Directions
Wherever "When" occurs in the entries, copy the line that holds it.

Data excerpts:
###
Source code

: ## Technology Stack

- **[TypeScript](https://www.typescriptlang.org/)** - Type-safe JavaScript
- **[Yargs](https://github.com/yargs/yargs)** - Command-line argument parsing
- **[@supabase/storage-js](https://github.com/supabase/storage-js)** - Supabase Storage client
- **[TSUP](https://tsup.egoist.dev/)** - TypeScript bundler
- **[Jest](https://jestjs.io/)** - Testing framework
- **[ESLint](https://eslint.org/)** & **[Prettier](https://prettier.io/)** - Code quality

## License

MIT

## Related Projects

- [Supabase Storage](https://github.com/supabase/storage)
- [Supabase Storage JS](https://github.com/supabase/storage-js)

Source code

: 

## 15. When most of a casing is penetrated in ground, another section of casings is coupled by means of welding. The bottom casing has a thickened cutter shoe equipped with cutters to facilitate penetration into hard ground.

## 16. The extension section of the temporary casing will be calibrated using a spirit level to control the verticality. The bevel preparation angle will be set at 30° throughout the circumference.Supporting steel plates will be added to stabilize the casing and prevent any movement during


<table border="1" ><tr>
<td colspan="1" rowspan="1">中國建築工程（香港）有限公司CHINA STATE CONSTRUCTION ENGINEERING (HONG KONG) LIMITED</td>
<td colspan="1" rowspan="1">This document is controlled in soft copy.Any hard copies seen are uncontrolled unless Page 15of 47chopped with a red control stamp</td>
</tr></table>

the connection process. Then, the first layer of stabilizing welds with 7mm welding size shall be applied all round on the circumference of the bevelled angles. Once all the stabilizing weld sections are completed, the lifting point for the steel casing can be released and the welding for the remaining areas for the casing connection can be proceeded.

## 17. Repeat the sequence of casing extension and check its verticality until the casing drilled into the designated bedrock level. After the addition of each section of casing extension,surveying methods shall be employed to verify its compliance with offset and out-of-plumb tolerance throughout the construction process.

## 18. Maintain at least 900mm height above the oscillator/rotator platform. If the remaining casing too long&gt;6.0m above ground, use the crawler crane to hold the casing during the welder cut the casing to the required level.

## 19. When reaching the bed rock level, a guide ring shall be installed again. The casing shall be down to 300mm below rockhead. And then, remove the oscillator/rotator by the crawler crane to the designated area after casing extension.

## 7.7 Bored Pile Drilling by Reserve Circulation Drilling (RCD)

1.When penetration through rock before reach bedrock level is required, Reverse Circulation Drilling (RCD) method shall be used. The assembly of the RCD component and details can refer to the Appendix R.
###
Task solution
## 15. When most of a casing is penetrated in ground, another section of casings is coupled by means of welding. The bottom casing has a thickened cutter shoe equipped with cutters to facilitate penetration into hard ground.
## 19. When reaching the bed rock level, a guide ring shall be installed again. The casing shall be down to 300mm below rockhead. And then, remove the oscillator/rotator by the crawler crane to the designated area after casing extension.
1.When penetration through rock before reach bedrock level is required, Reverse Circulation Drilling (RCD) method shall be used. The assembly of the RCD component and details can refer to the Appendix R.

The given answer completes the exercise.